**Исходный текст**:

=-=-=-=-=

А 22 января — такая запись в дневнике:
«Милая сказала мне к вечеру: если ты меня покинешь, я погибну там (с этим человеком, в этой среде). Если откажешься от меня, жизнь моя будет разбитая. Фаза моей любви к тебе — требовательная. Помоги мне и этому человеку.
Все это было ласково, как сегодняшний снежно-пуховый день и вечер».
«Помоги мне и этому человеку»… Нечасто бывает такое, когда жена великого человека настаивает на сохранении своих супружеских прав (прав моральных, что самое главное) при открытом наличии любовника. Что ж, значит перед нами ситуация нетривиальная и уникальная. Построенная по эстетической модели. Опять Изора требует от Бертрана помочь ей и Алискану. Только Блок для этой Изоры еще и Гаэтан, а это придаст ситуации особенный, совершенно не бытовой смысл.
Третьего февраля у Блоков собирается родственный и дружеский круг, которому он читает «Розу и Крест». Пьесу искренне хвалят Мейерхольд, его соратники Владимир Николаевич Соловьев («совсем другой Соловьев», как он сам себя именует) и братья Бонди, Пяст, Александра Николаевна Чеботаревская (редактор, свояченица Сологуба), Иванов-Разумник… Евгений Павлович Иванов («Женичка») к концу так растроган, что прячется у окна за занавеску. «Маме понравилось больше, чем когда я читал им с тетей. Милая тихо хозяйничала, всех угощала, относилась ко мне нежно», — записано в дневнике. Редкий миг гармонии.
Болезнь чуть-чуть отступает. Доктора назначают Блоку еще один, короткий курс лечения медикаментами, после чего, как он намечает в дневнике, «надо будет ехать купаться в сере, (около Римини, если войны не будет?)». Но ехать куда-либо он намерен только с женой. 7 февраля Блок отмечает в душе и в дневнике «одну из годовщин», вспоминая радостное свидание с Любовью Дмитриевной в 1902 году. А она вечером уезжает в Житомир. 10 февраля: «4-я годовщина смерти Мити. Был бы теперь 5-й год». Еще один повод пережить боль. Вот что такое в реальной жизни «поругание счастья», вот чувство, неведомое самоуверенным моралистам от искусства.
Бросается в глаза блоковский хронологический фетишизм. Удивительная памятливость на даты и годовщины. Все соотнесено со всем во времени. Блок часто перечитывает свои записные книжки, чтобы возобновить в душе былые эмоции, почувствовать, как «прошлое дохнуло хмелем». Начало года и его конец — всегда значимые вехи. Каждый год для Блока имеет собственное лицо и в то же время несет в себе очертания жизни в целом.
Такой, чисто художественный подход к собственному существованию позволяет раздвинуть границы земного бытия, придать объемность картине жизни. Как строго и выверенно строит Блок книги своих стихов, так и в своей жизни он видит композиционную логику.
Нет, это не будничный «хаос», который поэт неким непостижимым образом превращает в «чудные» стихи (как это виделось многим, в том числе и близким Блоку людям, например Чуковскому). Сама жизнь поэта со всеми ее «неправедными изгибами» (прибегнем к выражению Баратынского) есть высокая и сложная драма, многозначный смысл которой можно разгадывать вновь и вновь.

=-=-=-=-=

**Исходные данные**:
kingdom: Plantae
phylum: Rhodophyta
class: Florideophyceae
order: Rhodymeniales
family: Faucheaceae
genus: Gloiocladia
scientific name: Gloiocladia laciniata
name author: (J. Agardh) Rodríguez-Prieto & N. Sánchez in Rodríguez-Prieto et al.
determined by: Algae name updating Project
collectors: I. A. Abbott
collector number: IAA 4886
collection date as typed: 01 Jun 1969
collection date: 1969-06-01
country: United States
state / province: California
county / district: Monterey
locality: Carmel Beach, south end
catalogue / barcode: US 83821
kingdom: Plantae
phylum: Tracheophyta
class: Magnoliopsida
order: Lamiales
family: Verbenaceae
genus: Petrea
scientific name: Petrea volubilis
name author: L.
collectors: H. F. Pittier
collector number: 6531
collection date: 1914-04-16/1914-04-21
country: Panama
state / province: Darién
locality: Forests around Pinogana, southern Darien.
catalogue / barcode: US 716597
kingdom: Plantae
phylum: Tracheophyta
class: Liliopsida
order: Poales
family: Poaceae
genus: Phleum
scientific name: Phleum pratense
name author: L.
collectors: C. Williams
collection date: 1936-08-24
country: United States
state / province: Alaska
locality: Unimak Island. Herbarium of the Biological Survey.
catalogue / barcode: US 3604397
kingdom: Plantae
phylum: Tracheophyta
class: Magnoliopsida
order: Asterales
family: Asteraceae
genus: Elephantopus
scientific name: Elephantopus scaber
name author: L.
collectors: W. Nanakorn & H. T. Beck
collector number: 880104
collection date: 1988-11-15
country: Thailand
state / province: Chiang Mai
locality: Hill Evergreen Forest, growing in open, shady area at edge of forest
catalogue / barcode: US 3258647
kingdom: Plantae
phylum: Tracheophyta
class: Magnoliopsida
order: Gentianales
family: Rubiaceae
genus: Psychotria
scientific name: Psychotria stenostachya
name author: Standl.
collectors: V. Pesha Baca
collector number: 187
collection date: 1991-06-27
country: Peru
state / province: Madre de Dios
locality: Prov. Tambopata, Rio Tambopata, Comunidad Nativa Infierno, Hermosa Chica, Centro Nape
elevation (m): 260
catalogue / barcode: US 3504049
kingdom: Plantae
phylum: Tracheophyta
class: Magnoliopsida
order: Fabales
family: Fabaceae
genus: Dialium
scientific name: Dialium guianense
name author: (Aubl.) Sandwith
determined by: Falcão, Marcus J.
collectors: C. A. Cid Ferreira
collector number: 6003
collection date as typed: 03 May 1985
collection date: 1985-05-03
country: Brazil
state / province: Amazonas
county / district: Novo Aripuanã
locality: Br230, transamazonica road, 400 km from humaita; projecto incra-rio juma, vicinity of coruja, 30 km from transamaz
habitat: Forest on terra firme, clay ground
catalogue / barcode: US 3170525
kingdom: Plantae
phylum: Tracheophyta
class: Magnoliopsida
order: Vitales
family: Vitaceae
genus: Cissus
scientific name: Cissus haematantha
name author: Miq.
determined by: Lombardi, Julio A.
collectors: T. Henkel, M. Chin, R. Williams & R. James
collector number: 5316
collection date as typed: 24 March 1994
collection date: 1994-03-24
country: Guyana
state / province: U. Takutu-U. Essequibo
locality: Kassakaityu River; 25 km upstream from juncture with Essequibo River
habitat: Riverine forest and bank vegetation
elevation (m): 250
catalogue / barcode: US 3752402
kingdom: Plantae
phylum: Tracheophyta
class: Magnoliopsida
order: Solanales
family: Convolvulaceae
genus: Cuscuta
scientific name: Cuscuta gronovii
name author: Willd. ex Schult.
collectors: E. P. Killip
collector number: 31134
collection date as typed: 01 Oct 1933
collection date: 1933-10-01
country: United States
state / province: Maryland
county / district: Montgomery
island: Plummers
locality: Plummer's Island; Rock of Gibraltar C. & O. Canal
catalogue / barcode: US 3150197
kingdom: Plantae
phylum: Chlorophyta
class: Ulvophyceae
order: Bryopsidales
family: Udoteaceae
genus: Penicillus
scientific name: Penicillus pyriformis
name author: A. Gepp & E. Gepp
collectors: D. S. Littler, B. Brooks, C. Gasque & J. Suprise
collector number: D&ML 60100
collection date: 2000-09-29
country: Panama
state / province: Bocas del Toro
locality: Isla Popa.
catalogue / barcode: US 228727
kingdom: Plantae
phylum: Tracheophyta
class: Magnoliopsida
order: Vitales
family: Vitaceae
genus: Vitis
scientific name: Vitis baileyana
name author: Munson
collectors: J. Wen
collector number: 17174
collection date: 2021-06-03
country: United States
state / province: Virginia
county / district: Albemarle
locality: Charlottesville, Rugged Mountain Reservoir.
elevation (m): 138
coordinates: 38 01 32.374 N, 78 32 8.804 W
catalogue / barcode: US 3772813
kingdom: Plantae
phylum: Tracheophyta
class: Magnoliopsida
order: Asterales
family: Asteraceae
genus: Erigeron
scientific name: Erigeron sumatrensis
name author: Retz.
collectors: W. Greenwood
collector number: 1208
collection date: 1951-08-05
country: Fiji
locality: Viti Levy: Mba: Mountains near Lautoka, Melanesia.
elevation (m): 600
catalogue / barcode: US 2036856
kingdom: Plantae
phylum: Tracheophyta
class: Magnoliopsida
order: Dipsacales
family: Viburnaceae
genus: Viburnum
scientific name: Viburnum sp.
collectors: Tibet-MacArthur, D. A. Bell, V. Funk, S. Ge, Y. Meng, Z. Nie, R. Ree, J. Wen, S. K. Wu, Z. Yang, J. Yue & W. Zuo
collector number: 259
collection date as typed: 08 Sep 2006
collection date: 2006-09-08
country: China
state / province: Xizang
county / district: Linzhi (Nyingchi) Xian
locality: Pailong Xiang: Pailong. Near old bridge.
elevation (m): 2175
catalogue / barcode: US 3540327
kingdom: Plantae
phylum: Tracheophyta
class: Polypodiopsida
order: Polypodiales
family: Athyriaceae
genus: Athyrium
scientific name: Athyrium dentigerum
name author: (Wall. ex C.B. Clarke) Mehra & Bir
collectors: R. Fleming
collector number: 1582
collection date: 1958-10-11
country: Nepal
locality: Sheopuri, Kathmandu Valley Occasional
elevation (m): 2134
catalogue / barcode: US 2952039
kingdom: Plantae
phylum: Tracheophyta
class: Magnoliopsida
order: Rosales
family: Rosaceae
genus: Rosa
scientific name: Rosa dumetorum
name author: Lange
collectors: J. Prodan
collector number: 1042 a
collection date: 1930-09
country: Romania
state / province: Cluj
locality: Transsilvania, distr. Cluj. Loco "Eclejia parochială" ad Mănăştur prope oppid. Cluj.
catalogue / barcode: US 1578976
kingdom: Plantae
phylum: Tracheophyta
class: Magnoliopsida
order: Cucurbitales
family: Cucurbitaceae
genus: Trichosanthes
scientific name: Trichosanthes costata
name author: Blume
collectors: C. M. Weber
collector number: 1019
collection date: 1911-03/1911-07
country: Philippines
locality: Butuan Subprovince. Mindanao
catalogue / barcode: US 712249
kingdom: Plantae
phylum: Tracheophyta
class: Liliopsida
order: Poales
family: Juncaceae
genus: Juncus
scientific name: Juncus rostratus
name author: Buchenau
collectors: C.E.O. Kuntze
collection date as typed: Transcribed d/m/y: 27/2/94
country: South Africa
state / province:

=-=-=-=-=

**Задания**:
1. Воспроизведите фрагмент о Блоке без изменений на участке между словами «Третьего февраля у» и «Редкий миг гармонии.», включая обе границы.
2. Ответьте на вопросы по фрагменту о Блоке:
(a) Какого числа Блок читает «Розу и Крест» родственному и дружескому кругу?
(b) В какой город вечером 7 февраля уезжает Любовь Дмитриевна?
(c) Какая годовщина указана в записи от 10 февраля?

**Ответы по заданиям**:
1.
Третьего февраля у Блоков собирается родственный и дружеский круг, которому он читает «Розу и Крест». Пьесу искренне хвалят Мейерхольд, его соратники Владимир Николаевич Соловьев («совсем другой Соловьев», как он сам себя именует) и братья Бонди, Пяст, Александра Николаевна Чеботаревская (редактор, свояченица Сологуба), Иванов-Разумник… Евгений Павлович Иванов («Женичка») к концу так растроган, что прячется у окна за занавеску. «Маме понравилось больше, чем когда я читал им с тетей. Милая тихо хозяйничала, всех угощала, относилась ко мне нежно», — записано в дневнике. Редкий миг гармонии.

2.
(a) Третьего февраля.
(b) В Житомир.
(c) 4-я годовщина смерти Мити.